Impeach Bush

For lying to Congress, for condoning treason in the White House, for kidnap and murder in Mississippi, Alabama and Louisiana.

Impeach the whole lot of them while we still have a country to save.

Impeach them.

John Sundman
Founder and domain owner of Wetmachine
(I speak for myself only and not necessarly for the other active Wetmachiners who blog on this site.)

5 Comments

  1. Being an incompetent and uncaring wanker is not a high crime or misdemeanor.

    I’m sorry, but my love for the constitution and for the future of our country pass any anger over the handling of this disaster. The constitution is quite specific — we only impeach for high crimes or misdemeanors. The Republicans pushed this well beyond the meaning of the phrase in 1998, IMHO. But at least the Senate drew back from altering the nature of the spearation of powers.

    We have always had those in our history who would like to think that impeachment is the equivalent of a recall. From Jefferson’s attempt to impeach MArshall to the signs saying “impeach Earl Waren” To the attempts to impeach Bush or Clinton. The stability of our government depends in no small part on the fact that the President gets four years and, unless he is guilty of actual crimes, not merely incompetence, he stays for the four years.

  2. 1) Bush lied to congress about the most serious topic there is: war. This alone is impeachable, or what’s impeachment for? I’m not talking about lies that need careful parsing; I’m talking about whoppers.

    2) Between the outing of Valarie Plame and the pattern of systematic disclosure of national security secrets to another state (Israel), Bush has presided over an administration that routinely places political or other agendas over American law and the security of the American nation.

    3) Being an incompetent or uncaring wanker is not a high crime, but dereliction of duty can be a capital offense. Furthermore, I’m not accusing Bush of being incompetent or uncaring. I’m accusing him of extortion. According to published news accounts, Bush told the Governor of Louisiana that he would only send aid if she agreed to his terms, terms that would were tantamount to political tribute and that would have threatened constitutional rule (by instituting martial law).

    As I wrote in my early post, the consequence of Bush’s DELIBERATE action was kidnap and murder.

    Let’s say I’m a mafia goon who owns a hotel. The hotel catches fire. People are trapped in a burning building and I have the keys but won’t give them to you until you pay me my “tribute.” People die. Tell me that I wouldn’t be prosecuted for felonies. This is what Bush did.

  3. I understand the dangers of trivial impeachment. That was why the impeachment of Clinton was such an abomination.

    And I don’t want to see the USA become a defacto parlimentary stystem without parlimentary infrastructure, where governments routinely fail “confidence” votes.

    I don’t have the legal training that you do, and as you know, I highly esteem your opinion on legal matters. But I cannot think of a time since 1861 when the republic has been in such danger.

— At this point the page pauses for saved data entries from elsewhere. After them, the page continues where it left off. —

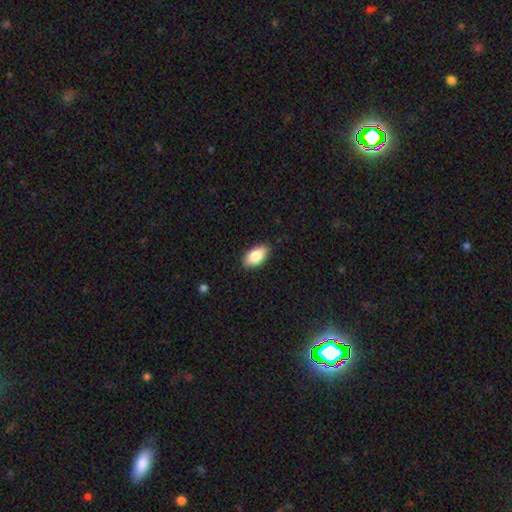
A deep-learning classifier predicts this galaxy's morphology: A smooth galaxy with no disk features (83%) that is in between round and cigar-shaped (93%).

Vote fractions:
- Smooth or featured? smooth: 83% / featured or disk: 10% / star or artifact: 7%
- How rounded? in between: 93% / round: 4% / cigar-shaped: 4%
- Merging? none: 86% / minor disturbance: 11% / major disturbance: 2% / merger: 1%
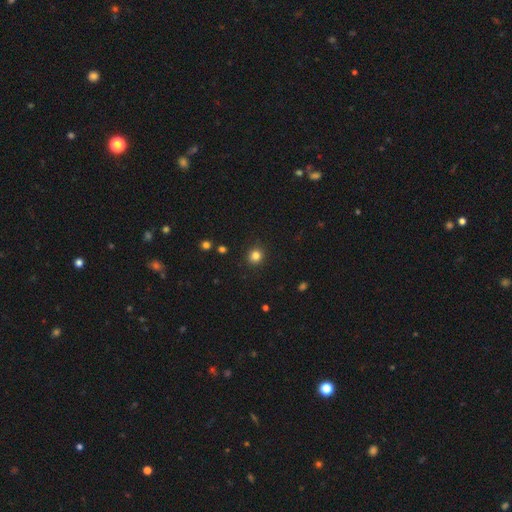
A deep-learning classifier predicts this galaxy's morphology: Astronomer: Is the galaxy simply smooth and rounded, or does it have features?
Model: smooth — 82%.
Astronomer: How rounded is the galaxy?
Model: round — 88%.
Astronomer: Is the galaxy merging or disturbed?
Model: none — 91%.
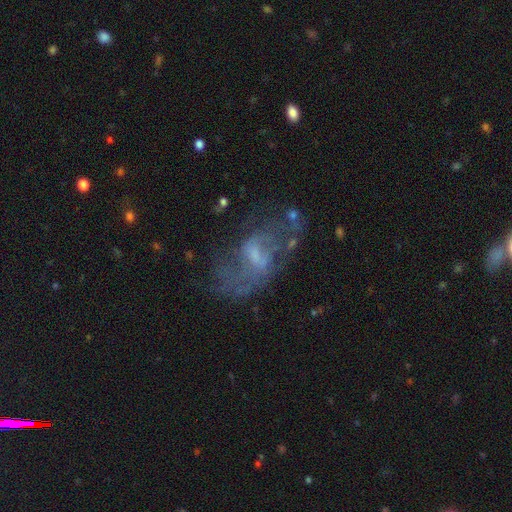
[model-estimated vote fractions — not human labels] Smooth or featured?
  - featured or disk: 66% *
  - smooth: 18%
  - star or artifact: 17%
Edge-on disk?
  - no: 94% *
  - yes: 6%
Bar?
  - weak: 51% *
  - no: 33%
  - strong: 16%
Spiral arms?
  - yes: 66% *
  - no: 34%
Bulge size?
  - small: 46% *
  - moderate: 29%
  - none: 21%
  - large: 3%
  - dominant: 1%
Merging?
  - none: 55% *
  - major disturbance: 21%
  - minor disturbance: 19%
  - merger: 4%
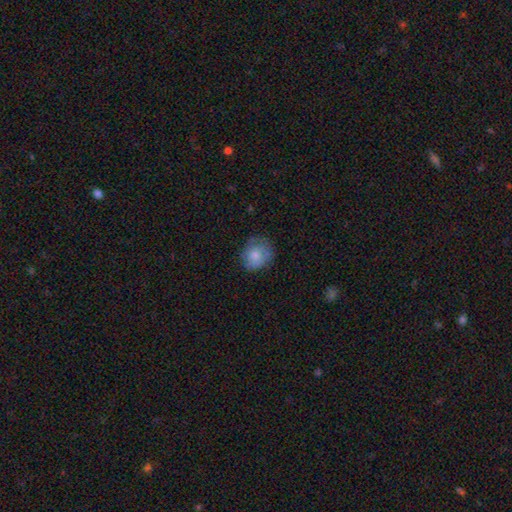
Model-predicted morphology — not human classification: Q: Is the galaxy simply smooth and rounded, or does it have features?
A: smooth — 74%.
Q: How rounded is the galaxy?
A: round — 66%.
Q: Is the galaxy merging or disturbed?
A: none — 64%.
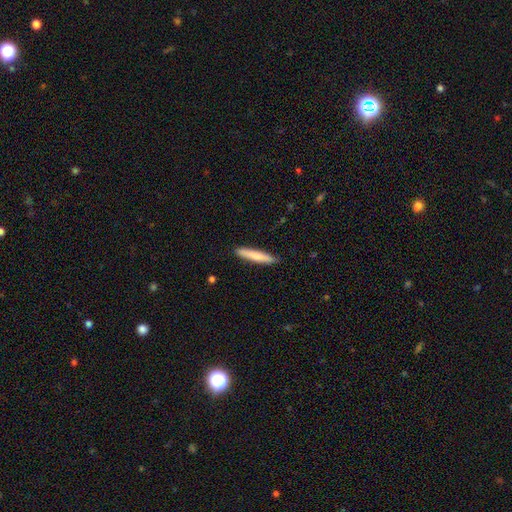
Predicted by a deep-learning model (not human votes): A smooth galaxy with no disk features (77%) that is cigar-shaped (92%). Merging: none (88%).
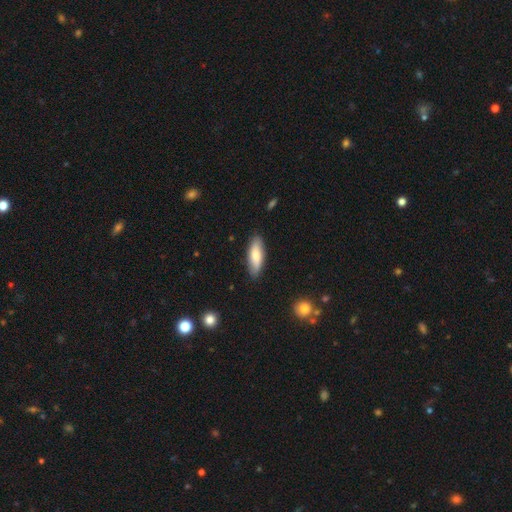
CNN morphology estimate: This appears to be a smooth galaxy with no disk features (74%) that is in between round and cigar-shaped (65%). Merging: none (85%).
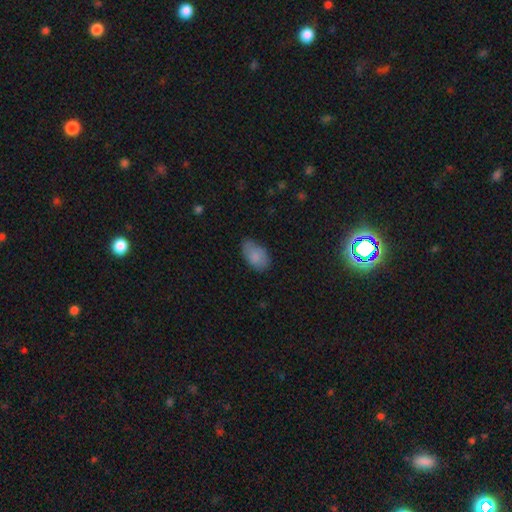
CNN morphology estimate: smooth-or-featured: smooth: 83% | featured or disk: 10% | star or artifact: 7%
  how-rounded: in between: 92% | round: 6% | cigar-shaped: 2%
  merging: none: 62% | minor disturbance: 30% | major disturbance: 6% | merger: 2%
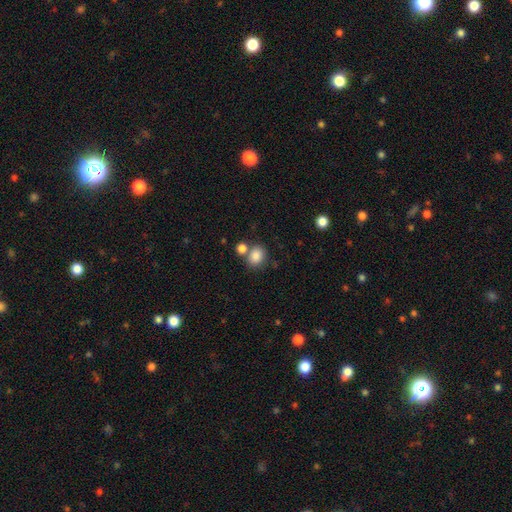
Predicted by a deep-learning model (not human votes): Overall: smooth (84%). How rounded: round (57%; in between 42%). Merging: none (61%; merger 25%).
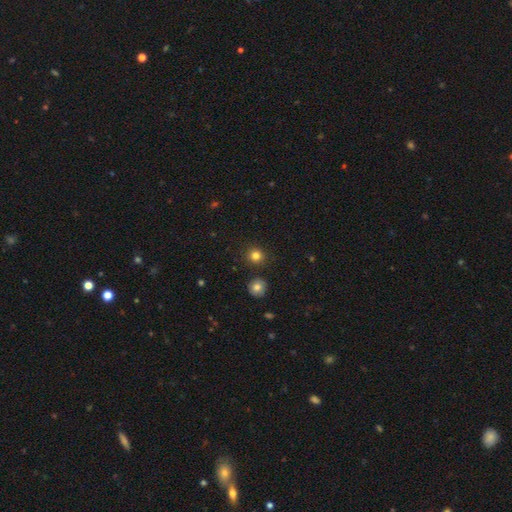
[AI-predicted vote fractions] This appears to be a smooth galaxy with no disk features (81%) that is round (92%). Merging: none (89%).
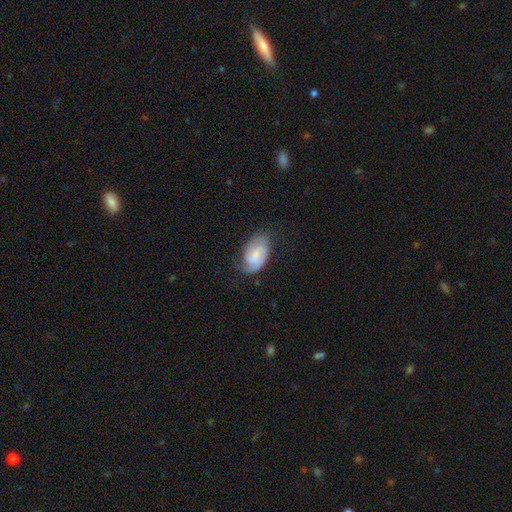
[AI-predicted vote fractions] A featured or disk galaxy (47%). Merging: none (54%).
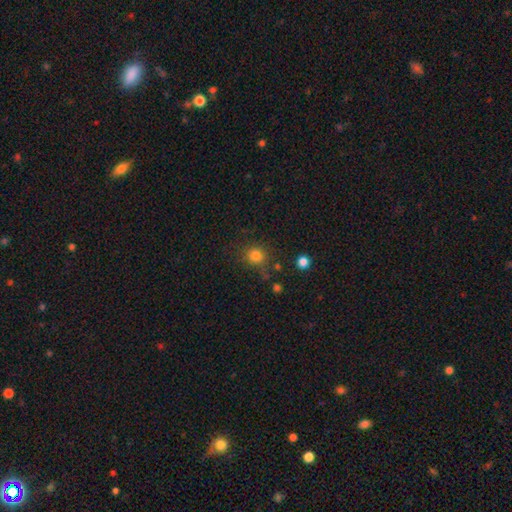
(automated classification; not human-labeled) smooth 80%, star or artifact 14%, featured or disk 6%. Down the decision tree: how rounded — round (88%); merging — none (77%).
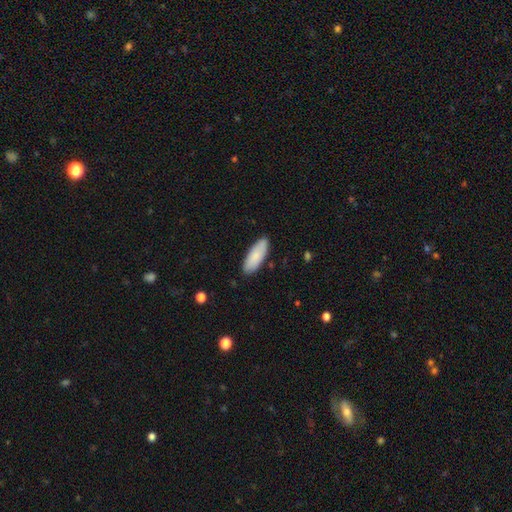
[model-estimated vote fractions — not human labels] A smooth galaxy with no disk features (83%) that is in between round and cigar-shaped (71%). Merging: none (86%).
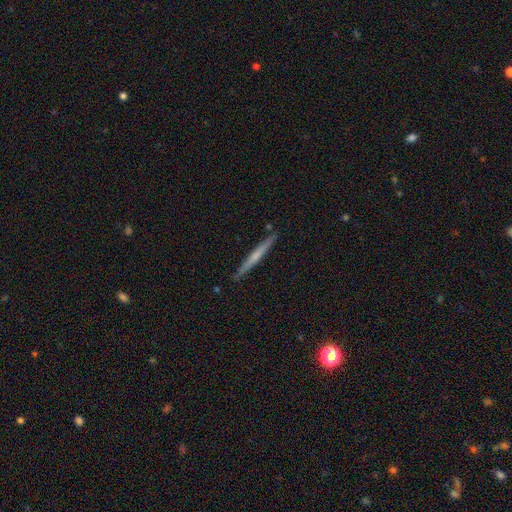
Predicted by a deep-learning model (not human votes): This appears to be a featured or disk galaxy (54%) viewed edge-on (97%) with no central bulge (60%). Merging: none (90%).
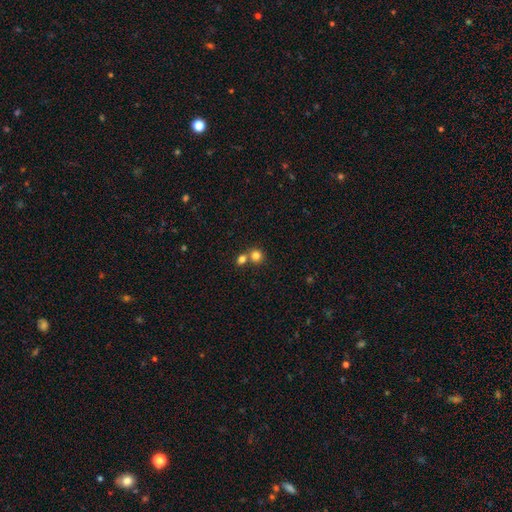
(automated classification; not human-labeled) smooth 81%, star or artifact 12%, featured or disk 7%. Down the decision tree: how rounded — round (86%); merging — none (50%).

    I am so afraid of these clowns that I cannot sleep nights. They’re half insane, and I mean that in a literal sense. Many of these people, for example, believe that Armageddon, “the End Times” are coming, and that it is God’s Will that the world be destroyed. Bush is evidently a sociopath, and both he and Cheney have delusions of graduer.

    The latter reasons are not enough to impeach them, of course, since their scary personalities were on full display when they were (ostensibly) elected.

    Both you and Gary have weighed in on the side of “don’t ascribe to malice that which can better be explained by incompetence.” But I don’t think the “incompetence” hypothesis holds up. I’m working on a little essay to develop this argument; perhaps we can revisit this topic after I’ve fleshed out my thesis a little more.

  4. I don’t think they are insane. Actually, the thing that frightens me is that they really do believe their own press releases.

    Remeber how Bush and other administration officials always say they don’t care about opinion polls because they don’t watch TV. Well, apparently, it’s true. They _don’t_ watch TV. That means that they apparently really didn’t know that things had gone into the crapper in New Orleans, because they have set up their internal communications to discourage the delivery of truthful bad news or contradictory views.

    It’s scary that those charged with leading us have so little real info about what goes on in reality or the consequences of this ignorance.

    I look forward to your essay.

  5. John,

    I agree completely about the necessity for impeachment.

    Last night on PBS’s NOW, Kurt Vonnegut read an “open letter to President Bush” and demanded his impeachment. Perhaps as many as 2 million Americans are now on notice that we do need to impeach Bush and his criminal junta.

    http://www.pbs.org/now/arts

    I assume they will post a transcript soon.